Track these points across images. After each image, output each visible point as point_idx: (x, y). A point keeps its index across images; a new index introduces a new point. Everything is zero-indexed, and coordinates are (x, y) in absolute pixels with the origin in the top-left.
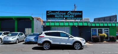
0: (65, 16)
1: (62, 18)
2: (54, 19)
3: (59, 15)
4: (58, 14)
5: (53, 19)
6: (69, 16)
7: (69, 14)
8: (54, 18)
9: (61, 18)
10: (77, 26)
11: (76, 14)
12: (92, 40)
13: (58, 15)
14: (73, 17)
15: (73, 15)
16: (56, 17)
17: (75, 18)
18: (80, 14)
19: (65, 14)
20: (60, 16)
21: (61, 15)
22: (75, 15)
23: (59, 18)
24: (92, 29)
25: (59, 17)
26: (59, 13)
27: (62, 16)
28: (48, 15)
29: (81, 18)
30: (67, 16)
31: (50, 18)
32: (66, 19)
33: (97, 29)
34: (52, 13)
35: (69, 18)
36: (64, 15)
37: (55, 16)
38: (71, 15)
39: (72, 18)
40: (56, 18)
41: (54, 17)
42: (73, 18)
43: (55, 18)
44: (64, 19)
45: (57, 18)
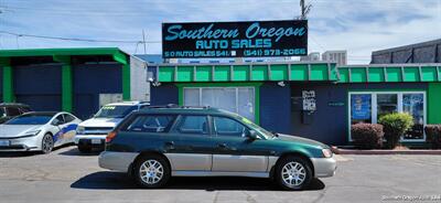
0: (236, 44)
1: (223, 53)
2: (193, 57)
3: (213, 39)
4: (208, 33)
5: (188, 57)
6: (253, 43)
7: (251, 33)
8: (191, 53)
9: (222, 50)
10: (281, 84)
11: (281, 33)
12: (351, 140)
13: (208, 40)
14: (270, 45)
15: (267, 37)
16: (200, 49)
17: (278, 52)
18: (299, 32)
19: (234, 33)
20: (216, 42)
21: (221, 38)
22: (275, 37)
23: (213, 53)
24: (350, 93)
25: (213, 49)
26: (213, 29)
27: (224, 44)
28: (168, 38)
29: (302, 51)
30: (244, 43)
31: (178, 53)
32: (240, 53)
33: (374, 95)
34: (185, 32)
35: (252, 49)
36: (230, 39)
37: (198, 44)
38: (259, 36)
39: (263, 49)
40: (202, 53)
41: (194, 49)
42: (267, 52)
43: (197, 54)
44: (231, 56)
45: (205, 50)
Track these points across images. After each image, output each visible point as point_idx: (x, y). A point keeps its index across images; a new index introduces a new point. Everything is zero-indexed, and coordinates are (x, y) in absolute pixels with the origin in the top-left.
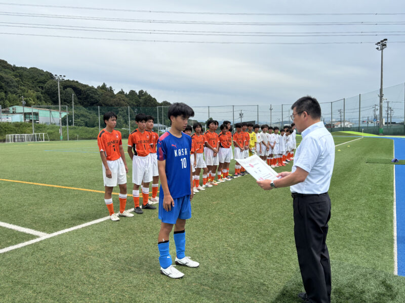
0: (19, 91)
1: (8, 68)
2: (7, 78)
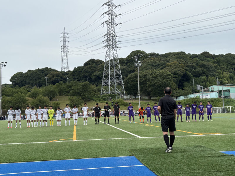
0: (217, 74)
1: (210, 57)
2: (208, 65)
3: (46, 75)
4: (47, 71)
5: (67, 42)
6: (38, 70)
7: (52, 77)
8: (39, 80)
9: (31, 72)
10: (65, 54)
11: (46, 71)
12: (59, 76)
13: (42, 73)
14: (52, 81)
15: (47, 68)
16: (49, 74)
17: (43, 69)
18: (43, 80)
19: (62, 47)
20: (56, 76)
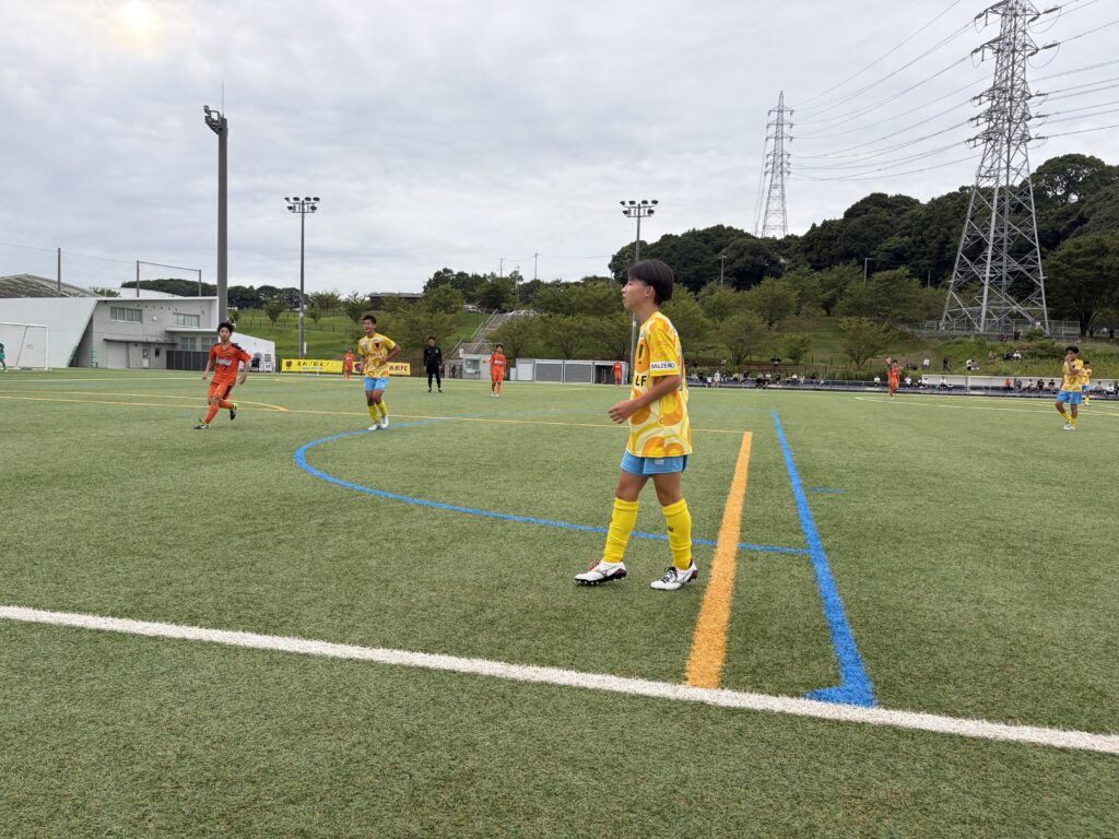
━━━━━━
_Exercise description_.
Transcribe the listing word for word, but keep its pictures out of the copy.

_Written solution_.
Track these points across images. After each image, output each visible point as point_idx: (x, y). A point keeps its index across images; a new index introduces a new point. Everything is zero-indexed, and coordinates are (x, y) in absolute pixels with the origin in the top-left.
0: (65, 16)
1: (62, 18)
2: (54, 19)
3: (59, 15)
4: (58, 14)
5: (53, 19)
6: (69, 16)
7: (69, 14)
8: (54, 18)
9: (61, 18)
10: (77, 26)
11: (76, 14)
12: (92, 40)
13: (58, 15)
14: (73, 17)
15: (73, 15)
16: (56, 17)
17: (75, 18)
18: (80, 14)
19: (65, 14)
20: (60, 16)
21: (61, 15)
22: (75, 15)
23: (59, 18)
24: (92, 29)
25: (59, 17)
26: (59, 13)
27: (62, 16)
28: (48, 15)
29: (81, 18)
30: (67, 16)
31: (50, 18)
32: (66, 19)
33: (97, 29)
34: (52, 13)
35: (69, 18)
36: (64, 15)
37: (55, 16)
38: (71, 15)
39: (72, 18)
40: (56, 18)
41: (54, 17)
42: (73, 18)
43: (55, 18)
44: (64, 19)
45: (57, 18)
0: (236, 44)
1: (223, 53)
2: (193, 57)
3: (213, 39)
4: (208, 33)
5: (188, 57)
6: (253, 43)
7: (251, 33)
8: (191, 53)
9: (222, 50)
10: (281, 84)
11: (281, 33)
12: (351, 140)
13: (208, 40)
14: (270, 45)
15: (267, 37)
16: (200, 49)
17: (278, 52)
18: (299, 32)
19: (234, 33)
20: (216, 42)
21: (221, 38)
22: (275, 37)
23: (213, 53)
24: (350, 93)
25: (213, 49)
26: (213, 29)
27: (224, 44)
28: (168, 38)
29: (302, 51)
30: (244, 43)
31: (178, 53)
32: (240, 53)
33: (374, 95)
34: (185, 32)
35: (252, 49)
36: (230, 39)
37: (198, 44)
38: (259, 36)
39: (263, 49)
40: (202, 53)
41: (194, 49)
42: (267, 52)
43: (197, 54)
44: (231, 56)
45: (205, 50)
Track these points across images. After each image, output each visible point as point_idx: (x, y). A point keeps its index across images; a new index introduces a new point. Everything is zero-indexed, and coordinates are (x, y) in absolute pixels with the origin in the top-left.
0: (19, 91)
1: (8, 68)
2: (7, 78)
0: (217, 74)
1: (210, 57)
2: (208, 65)
3: (46, 75)
4: (47, 71)
5: (67, 42)
6: (38, 70)
7: (52, 77)
8: (39, 80)
9: (31, 72)
10: (65, 54)
11: (46, 71)
12: (59, 76)
13: (42, 73)
14: (52, 81)
15: (47, 68)
16: (49, 74)
17: (43, 69)
18: (43, 80)
19: (62, 47)
20: (56, 76)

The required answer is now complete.